Anthony Doyle, chief investment strategist at Pinnacle Investment Management, said the global economy enters 2026 with "reasonable momentum" and that the probability of recession remains low. He added that, outside the United States, "the central bank rate cut impulse is fading," a dynamic that reduces one-way market moves and increases the importance of selection across regions, factors and asset classes.

For investors, a softer dollar reshapes incentives. U.S.-based investors see non-U.S. equities and fixed income become relatively more attractive once currency effects are accounted for, while multinationals face improved overseas revenue translation but also potential shifts in imported inflation. For emerging markets, a weaker dollar can ease external financing pressures, but the response will depend on local fundamentals and central-bank responses.

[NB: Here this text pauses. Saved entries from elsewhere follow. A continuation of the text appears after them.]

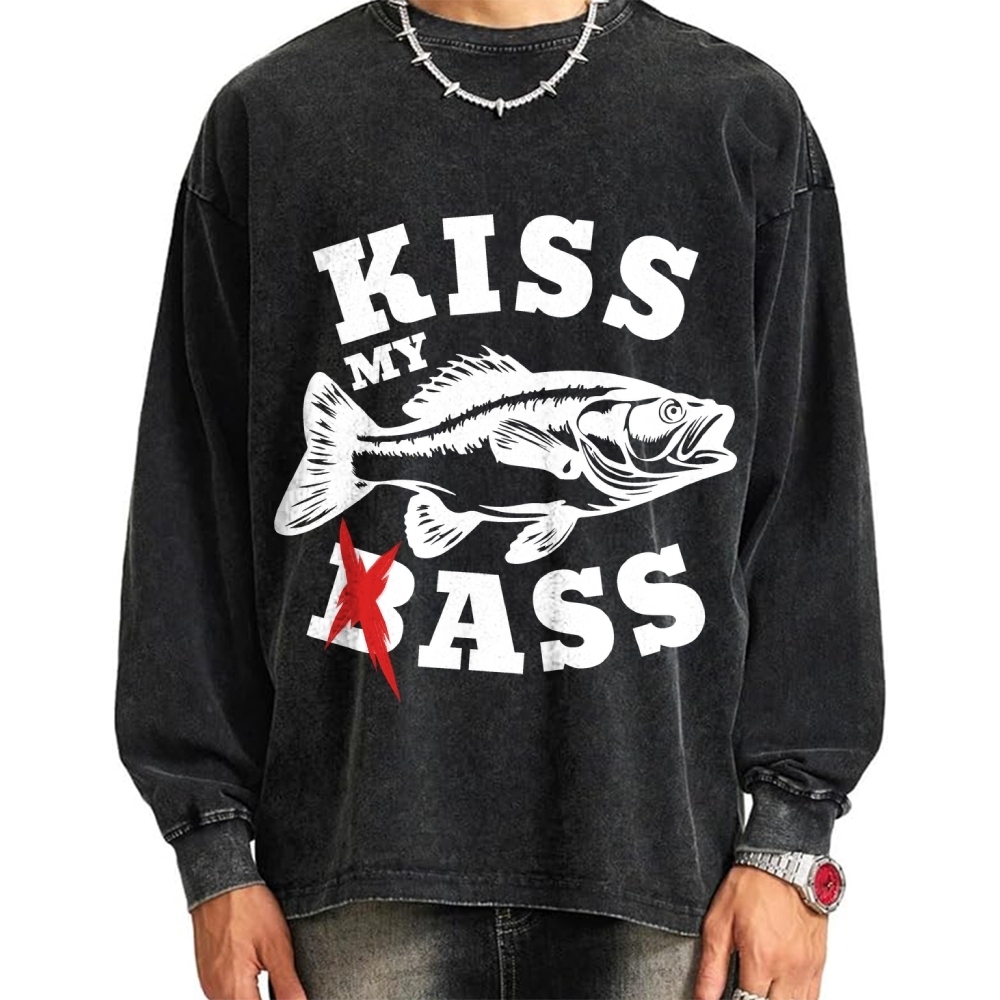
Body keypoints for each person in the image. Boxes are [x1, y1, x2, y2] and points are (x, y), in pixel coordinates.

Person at [114, 0, 885, 997]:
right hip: (353, 879)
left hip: (664, 881)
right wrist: (213, 850)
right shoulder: (275, 117)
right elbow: (189, 500)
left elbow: (812, 502)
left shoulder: (738, 117)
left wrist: (791, 842)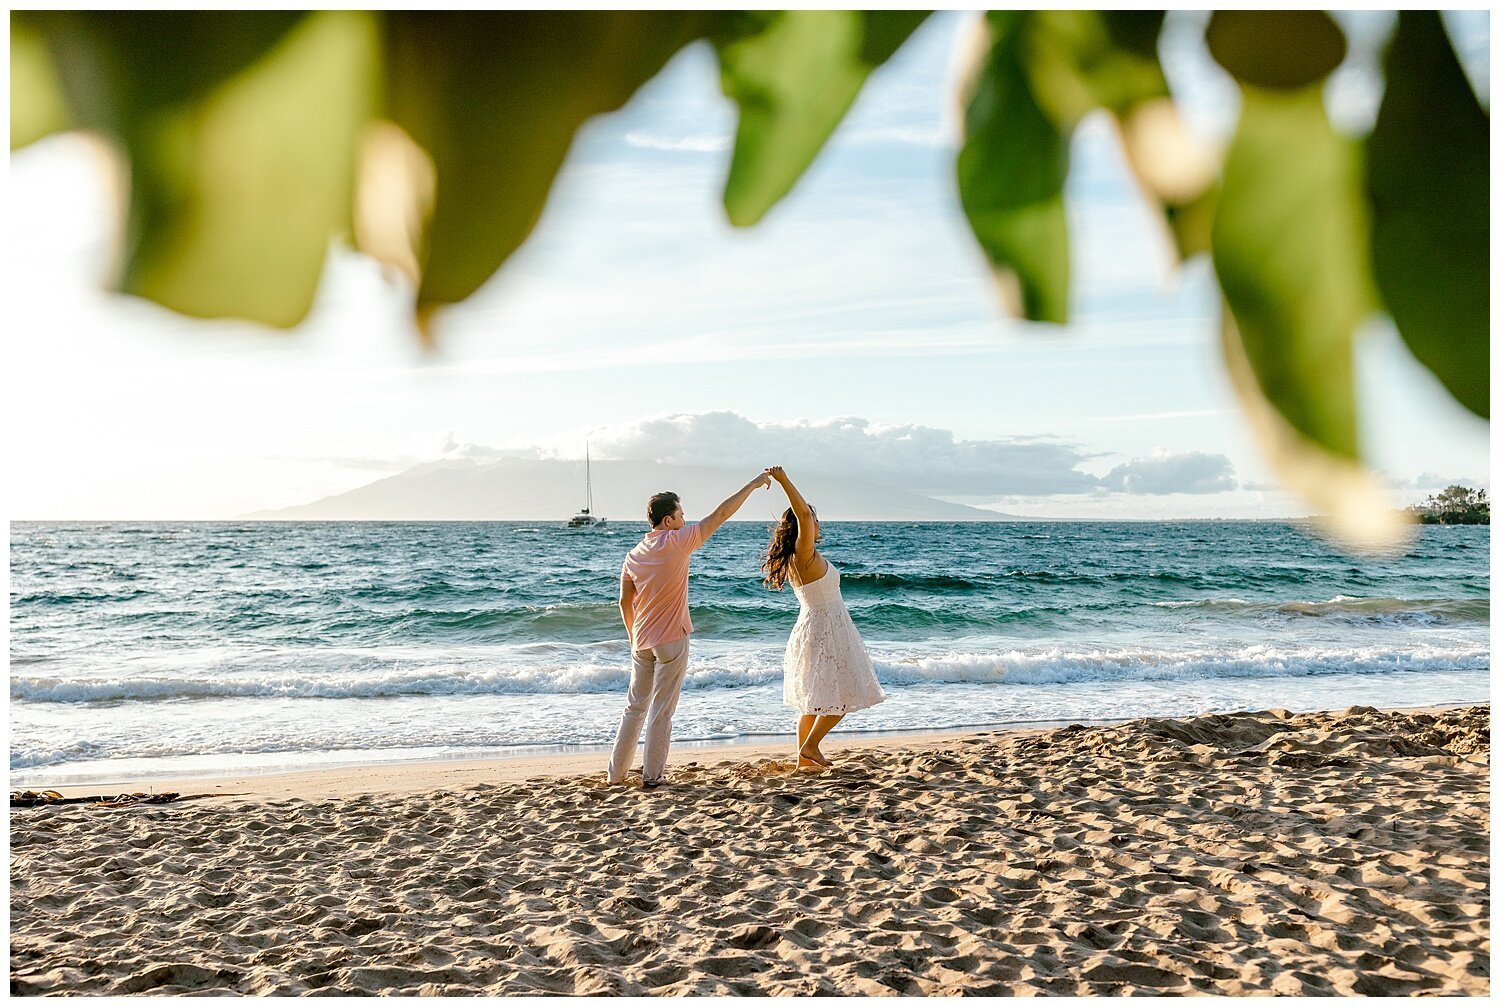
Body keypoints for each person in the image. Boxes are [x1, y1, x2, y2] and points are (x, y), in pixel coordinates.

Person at [607, 472, 772, 788]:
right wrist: (751, 486)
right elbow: (720, 515)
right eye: (681, 515)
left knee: (635, 708)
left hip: (641, 640)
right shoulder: (678, 542)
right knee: (661, 711)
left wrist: (632, 637)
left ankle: (616, 775)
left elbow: (624, 602)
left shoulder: (633, 555)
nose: (685, 520)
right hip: (671, 639)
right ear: (668, 521)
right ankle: (653, 777)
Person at [762, 465, 884, 768]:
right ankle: (811, 748)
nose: (816, 523)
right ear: (802, 526)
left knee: (813, 702)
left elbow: (803, 516)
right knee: (842, 696)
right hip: (824, 629)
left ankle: (804, 760)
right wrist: (784, 480)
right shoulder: (803, 555)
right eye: (814, 519)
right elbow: (802, 514)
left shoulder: (801, 557)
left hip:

Near-term market direction will hinge on key economic releases and policy signals. Traders are focused on U.S. payrolls and jobless claims early this month as tests of labour-market resilience that could alter Fed rate expectations. Central bank decisions outside the U.S. and the Fed succession announcement will also be closely watched and could introduce renewed volatility. While exact figures vary by measure, the consensus is clear: 2025 delivered one of the largest annual dollar declines in recent years, and the currency’s trajectory in 2026 will be determined by incoming data, policy moves and evolving market positioning.